--- START ---

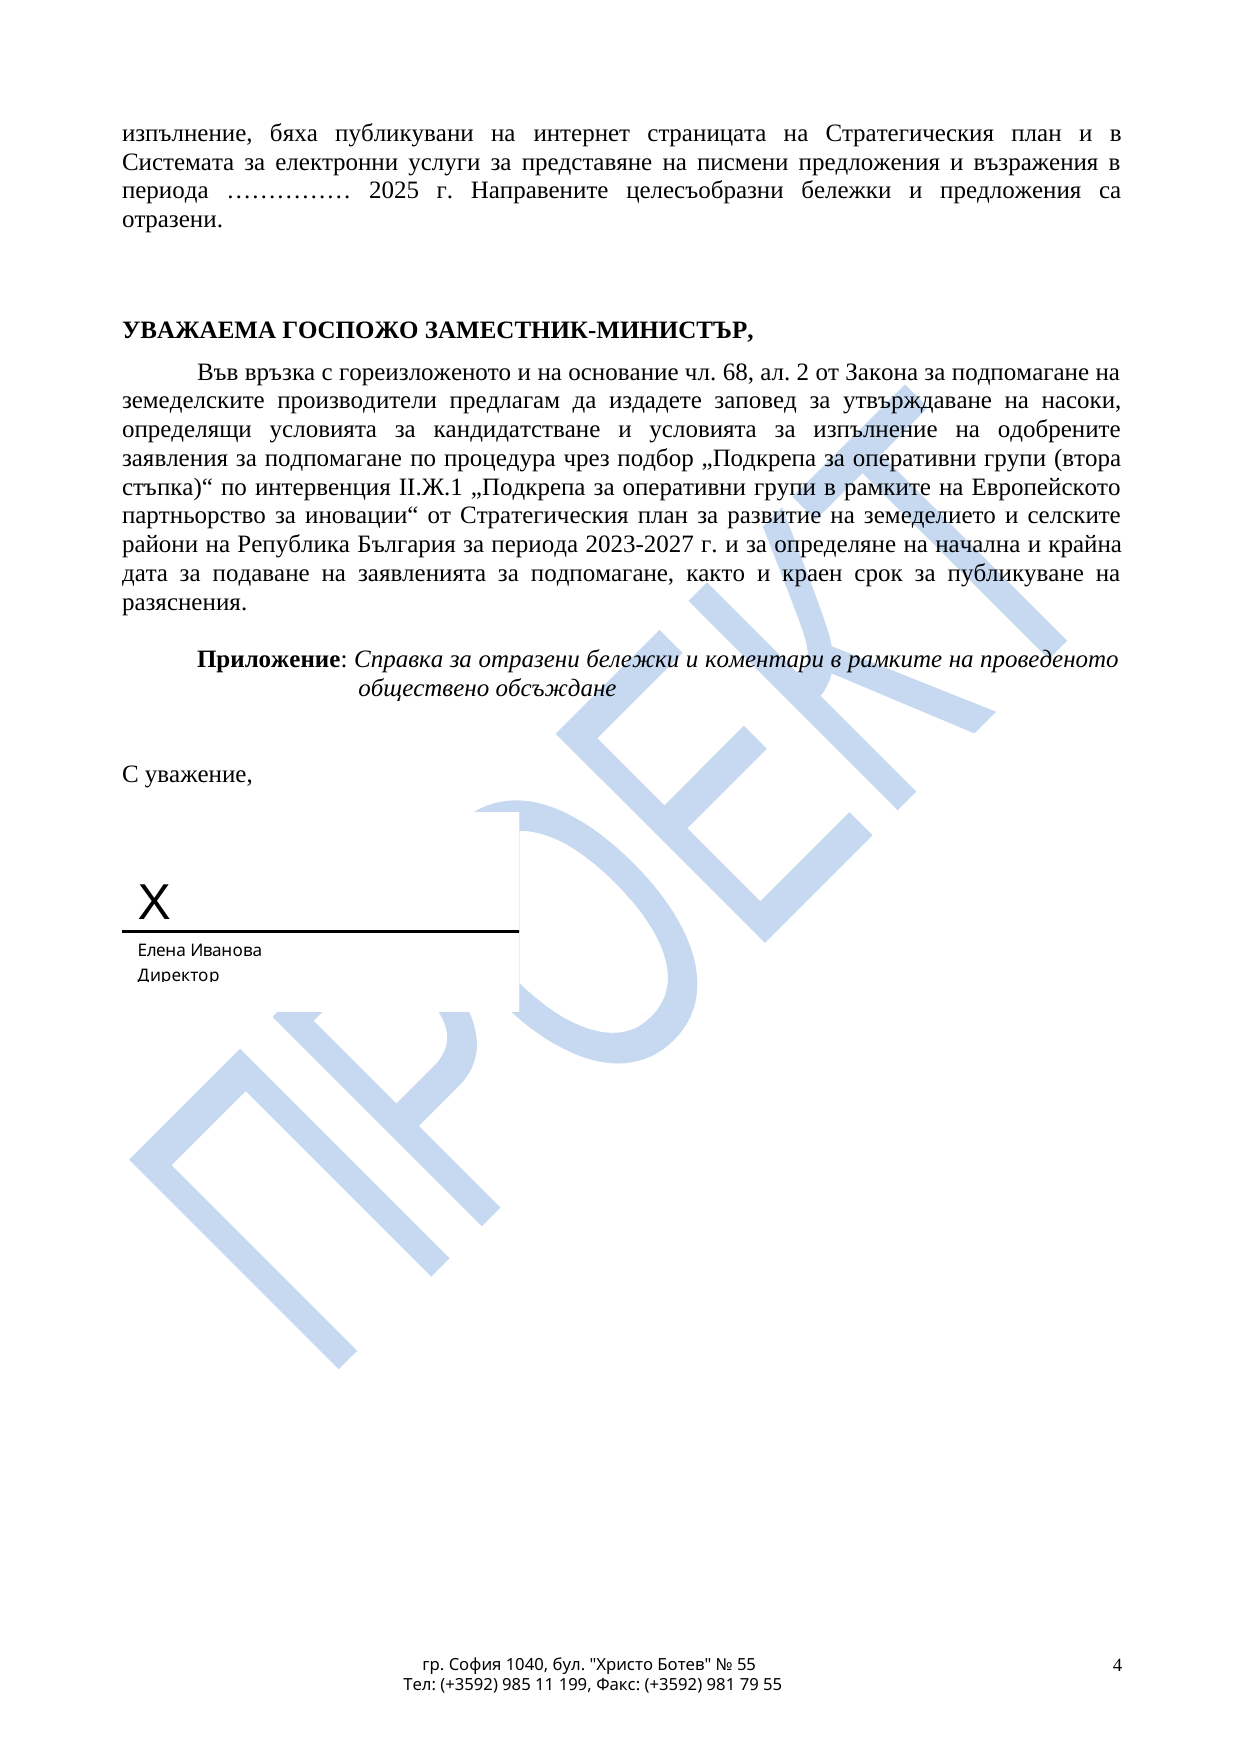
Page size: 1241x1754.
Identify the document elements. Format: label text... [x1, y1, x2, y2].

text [122, 118, 1122, 233]
text С уважение, [122, 759, 1122, 1013]
text УВАЖАЕМА ГОСПОЖО ЗАМЕСТНИК-МИНИСТЪР, [122, 316, 1084, 344]
text Във връзка с гореизложеното и на основание чл. 68, ал. 2 от Закона за подпомагане на земеделските производители предлагам да издадете заповед за утвърждаване на насоки, определящи условията за кандидатстване и условията за изпълнение на одобрените заявления за подпомагане по процедура чрез подбор „Подкрепа за оперативни групи (втора стъпка)“ по интервенция II.Ж.1 „Подкрепа за оперативни групи в рамките на Европейското партньорство за иновации“ от Стратегическия план за развитие на земеделието и селските райони на Република България за периода 2023-2027 г. и за определяне на начална и крайна дата за подаване на заявленията за подпомагане, както и краен срок за публикуване на разяснения. [122, 357, 1122, 616]
text Приложение: Справка за отразени бележки и коментари в рамките на проведеното обществено обсъждане [197, 644, 1122, 702]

--- END ---

* **INSTRUCTIONS TO FOLLOW**
Begin at the top of the material above and output each line exactly, stopping after the line that holds "Identify the document". Leave out pictures.

* **YOUR SOLUTION**
Page size: 1241x1754.
Identify the document elements. Format: label text... [x1, y1, x2, y2].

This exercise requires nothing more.